• TASK TO COMPLETE
Down to the last line, repeat the data below exactly.

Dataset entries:
===============

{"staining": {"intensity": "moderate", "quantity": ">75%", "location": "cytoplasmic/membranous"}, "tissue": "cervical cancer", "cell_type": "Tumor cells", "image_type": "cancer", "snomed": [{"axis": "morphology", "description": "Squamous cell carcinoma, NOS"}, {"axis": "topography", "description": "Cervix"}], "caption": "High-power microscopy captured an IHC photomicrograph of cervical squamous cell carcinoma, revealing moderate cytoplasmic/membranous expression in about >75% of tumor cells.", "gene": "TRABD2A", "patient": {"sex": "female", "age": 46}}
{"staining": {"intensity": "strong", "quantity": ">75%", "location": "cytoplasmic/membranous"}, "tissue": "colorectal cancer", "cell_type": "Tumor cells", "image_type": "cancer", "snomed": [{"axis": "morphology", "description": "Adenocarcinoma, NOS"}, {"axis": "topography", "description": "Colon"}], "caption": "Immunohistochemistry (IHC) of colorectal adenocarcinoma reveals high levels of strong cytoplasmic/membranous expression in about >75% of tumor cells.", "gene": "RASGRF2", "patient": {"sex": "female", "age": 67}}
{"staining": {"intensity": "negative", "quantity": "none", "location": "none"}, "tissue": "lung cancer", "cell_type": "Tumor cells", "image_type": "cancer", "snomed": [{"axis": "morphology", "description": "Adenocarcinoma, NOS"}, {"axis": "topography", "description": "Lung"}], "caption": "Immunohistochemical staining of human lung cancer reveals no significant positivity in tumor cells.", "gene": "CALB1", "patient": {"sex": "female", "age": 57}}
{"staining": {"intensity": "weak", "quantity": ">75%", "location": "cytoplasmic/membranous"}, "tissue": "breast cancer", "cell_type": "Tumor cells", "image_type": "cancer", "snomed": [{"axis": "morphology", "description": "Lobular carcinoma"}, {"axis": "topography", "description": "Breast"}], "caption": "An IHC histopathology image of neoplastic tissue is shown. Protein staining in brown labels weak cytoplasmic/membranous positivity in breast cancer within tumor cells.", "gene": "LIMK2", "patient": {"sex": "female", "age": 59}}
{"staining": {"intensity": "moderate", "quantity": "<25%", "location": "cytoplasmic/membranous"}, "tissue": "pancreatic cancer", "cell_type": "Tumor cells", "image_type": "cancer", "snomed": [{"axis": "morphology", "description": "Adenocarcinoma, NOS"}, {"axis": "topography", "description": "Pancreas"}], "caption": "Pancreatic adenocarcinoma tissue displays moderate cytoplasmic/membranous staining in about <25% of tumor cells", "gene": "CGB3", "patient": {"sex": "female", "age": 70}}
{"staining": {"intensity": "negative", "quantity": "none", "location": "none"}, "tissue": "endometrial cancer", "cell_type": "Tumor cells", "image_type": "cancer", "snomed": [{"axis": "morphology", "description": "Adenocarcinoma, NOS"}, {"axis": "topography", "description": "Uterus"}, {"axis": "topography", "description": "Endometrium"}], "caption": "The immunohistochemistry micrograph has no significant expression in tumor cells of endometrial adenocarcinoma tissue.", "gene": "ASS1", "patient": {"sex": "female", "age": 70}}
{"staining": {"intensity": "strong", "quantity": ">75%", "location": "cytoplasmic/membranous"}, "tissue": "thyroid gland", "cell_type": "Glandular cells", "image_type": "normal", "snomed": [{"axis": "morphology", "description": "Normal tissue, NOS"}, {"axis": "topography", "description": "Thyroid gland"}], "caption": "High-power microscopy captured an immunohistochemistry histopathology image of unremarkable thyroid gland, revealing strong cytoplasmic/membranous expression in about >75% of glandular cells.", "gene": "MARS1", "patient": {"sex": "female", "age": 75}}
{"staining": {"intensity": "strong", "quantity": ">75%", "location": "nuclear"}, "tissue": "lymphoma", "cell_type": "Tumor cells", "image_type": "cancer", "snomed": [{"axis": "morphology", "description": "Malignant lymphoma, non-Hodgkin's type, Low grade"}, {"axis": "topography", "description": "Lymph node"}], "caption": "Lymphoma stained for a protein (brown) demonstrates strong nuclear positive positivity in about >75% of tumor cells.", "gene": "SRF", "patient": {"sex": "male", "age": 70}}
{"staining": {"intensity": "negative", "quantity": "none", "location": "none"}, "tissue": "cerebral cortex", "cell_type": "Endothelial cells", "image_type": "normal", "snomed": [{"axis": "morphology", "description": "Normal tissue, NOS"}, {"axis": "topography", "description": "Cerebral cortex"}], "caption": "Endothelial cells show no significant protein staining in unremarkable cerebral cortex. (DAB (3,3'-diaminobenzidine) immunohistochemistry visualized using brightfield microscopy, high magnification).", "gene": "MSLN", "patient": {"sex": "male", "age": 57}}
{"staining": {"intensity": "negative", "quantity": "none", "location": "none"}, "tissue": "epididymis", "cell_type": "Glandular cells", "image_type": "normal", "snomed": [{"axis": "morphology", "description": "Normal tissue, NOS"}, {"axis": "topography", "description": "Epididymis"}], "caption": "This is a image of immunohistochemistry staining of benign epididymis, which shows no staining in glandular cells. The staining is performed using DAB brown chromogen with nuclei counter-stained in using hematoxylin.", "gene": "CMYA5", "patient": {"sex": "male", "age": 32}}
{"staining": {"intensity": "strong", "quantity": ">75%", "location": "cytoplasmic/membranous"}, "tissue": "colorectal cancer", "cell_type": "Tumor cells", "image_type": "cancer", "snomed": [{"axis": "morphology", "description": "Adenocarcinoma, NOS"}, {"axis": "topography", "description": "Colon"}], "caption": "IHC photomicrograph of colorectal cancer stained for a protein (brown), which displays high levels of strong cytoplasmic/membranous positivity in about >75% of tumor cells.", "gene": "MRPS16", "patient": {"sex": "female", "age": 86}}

===============

• RESULT OF THIS TASK
{"staining": {"intensity": "moderate", "quantity": ">75%", "location": "cytoplasmic/membranous"}, "tissue": "cervical cancer", "cell_type": "Tumor cells", "image_type": "cancer", "snomed": [{"axis": "morphology", "description": "Squamous cell carcinoma, NOS"}, {"axis": "topography", "description": "Cervix"}], "caption": "High-power microscopy captured an IHC photomicrograph of cervical squamous cell carcinoma, revealing moderate cytoplasmic/membranous expression in about >75% of tumor cells.", "gene": "TRABD2A", "patient": {"sex": "female", "age": 46}}
{"staining": {"intensity": "strong", "quantity": ">75%", "location": "cytoplasmic/membranous"}, "tissue": "colorectal cancer", "cell_type": "Tumor cells", "image_type": "cancer", "snomed": [{"axis": "morphology", "description": "Adenocarcinoma, NOS"}, {"axis": "topography", "description": "Colon"}], "caption": "Immunohistochemistry (IHC) of colorectal adenocarcinoma reveals high levels of strong cytoplasmic/membranous expression in about >75% of tumor cells.", "gene": "RASGRF2", "patient": {"sex": "female", "age": 67}}
{"staining": {"intensity": "negative", "quantity": "none", "location": "none"}, "tissue": "lung cancer", "cell_type": "Tumor cells", "image_type": "cancer", "snomed": [{"axis": "morphology", "description": "Adenocarcinoma, NOS"}, {"axis": "topography", "description": "Lung"}], "caption": "Immunohistochemical staining of human lung cancer reveals no significant positivity in tumor cells.", "gene": "CALB1", "patient": {"sex": "female", "age": 57}}
{"staining": {"intensity": "weak", "quantity": ">75%", "location": "cytoplasmic/membranous"}, "tissue": "breast cancer", "cell_type": "Tumor cells", "image_type": "cancer", "snomed": [{"axis": "morphology", "description": "Lobular carcinoma"}, {"axis": "topography", "description": "Breast"}], "caption": "An IHC histopathology image of neoplastic tissue is shown. Protein staining in brown labels weak cytoplasmic/membranous positivity in breast cancer within tumor cells.", "gene": "LIMK2", "patient": {"sex": "female", "age": 59}}
{"staining": {"intensity": "moderate", "quantity": "<25%", "location": "cytoplasmic/membranous"}, "tissue": "pancreatic cancer", "cell_type": "Tumor cells", "image_type": "cancer", "snomed": [{"axis": "morphology", "description": "Adenocarcinoma, NOS"}, {"axis": "topography", "description": "Pancreas"}], "caption": "Pancreatic adenocarcinoma tissue displays moderate cytoplasmic/membranous staining in about <25% of tumor cells", "gene": "CGB3", "patient": {"sex": "female", "age": 70}}
{"staining": {"intensity": "negative", "quantity": "none", "location": "none"}, "tissue": "endometrial cancer", "cell_type": "Tumor cells", "image_type": "cancer", "snomed": [{"axis": "morphology", "description": "Adenocarcinoma, NOS"}, {"axis": "topography", "description": "Uterus"}, {"axis": "topography", "description": "Endometrium"}], "caption": "The immunohistochemistry micrograph has no significant expression in tumor cells of endometrial adenocarcinoma tissue.", "gene": "ASS1", "patient": {"sex": "female", "age": 70}}
{"staining": {"intensity": "strong", "quantity": ">75%", "location": "cytoplasmic/membranous"}, "tissue": "thyroid gland", "cell_type": "Glandular cells", "image_type": "normal", "snomed": [{"axis": "morphology", "description": "Normal tissue, NOS"}, {"axis": "topography", "description": "Thyroid gland"}], "caption": "High-power microscopy captured an immunohistochemistry histopathology image of unremarkable thyroid gland, revealing strong cytoplasmic/membranous expression in about >75% of glandular cells.", "gene": "MARS1", "patient": {"sex": "female", "age": 75}}
{"staining": {"intensity": "strong", "quantity": ">75%", "location": "nuclear"}, "tissue": "lymphoma", "cell_type": "Tumor cells", "image_type": "cancer", "snomed": [{"axis": "morphology", "description": "Malignant lymphoma, non-Hodgkin's type, Low grade"}, {"axis": "topography", "description": "Lymph node"}], "caption": "Lymphoma stained for a protein (brown) demonstrates strong nuclear positive positivity in about >75% of tumor cells.", "gene": "SRF", "patient": {"sex": "male", "age": 70}}
{"staining": {"intensity": "negative", "quantity": "none", "location": "none"}, "tissue": "cerebral cortex", "cell_type": "Endothelial cells", "image_type": "normal", "snomed": [{"axis": "morphology", "description": "Normal tissue, NOS"}, {"axis": "topography", "description": "Cerebral cortex"}], "caption": "Endothelial cells show no significant protein staining in unremarkable cerebral cortex. (DAB (3,3'-diaminobenzidine) immunohistochemistry visualized using brightfield microscopy, high magnification).", "gene": "MSLN", "patient": {"sex": "male", "age": 57}}
{"staining": {"intensity": "negative", "quantity": "none", "location": "none"}, "tissue": "epididymis", "cell_type": "Glandular cells", "image_type": "normal", "snomed": [{"axis": "morphology", "description": "Normal tissue, NOS"}, {"axis": "topography", "description": "Epididymis"}], "caption": "This is a image of immunohistochemistry staining of benign epididymis, which shows no staining in glandular cells. The staining is performed using DAB brown chromogen with nuclei counter-stained in using hematoxylin.", "gene": "CMYA5", "patient": {"sex": "male", "age": 32}}
{"staining": {"intensity": "strong", "quantity": ">75%", "location": "cytoplasmic/membranous"}, "tissue": "colorectal cancer", "cell_type": "Tumor cells", "image_type": "cancer", "snomed": [{"axis": "morphology", "description": "Adenocarcinoma, NOS"}, {"axis": "topography", "description": "Colon"}], "caption": "IHC photomicrograph of colorectal cancer stained for a protein (brown), which displays high levels of strong cytoplasmic/membranous positivity in about >75% of tumor cells.", "gene": "MRPS16", "patient": {"sex": "female", "age": 86}}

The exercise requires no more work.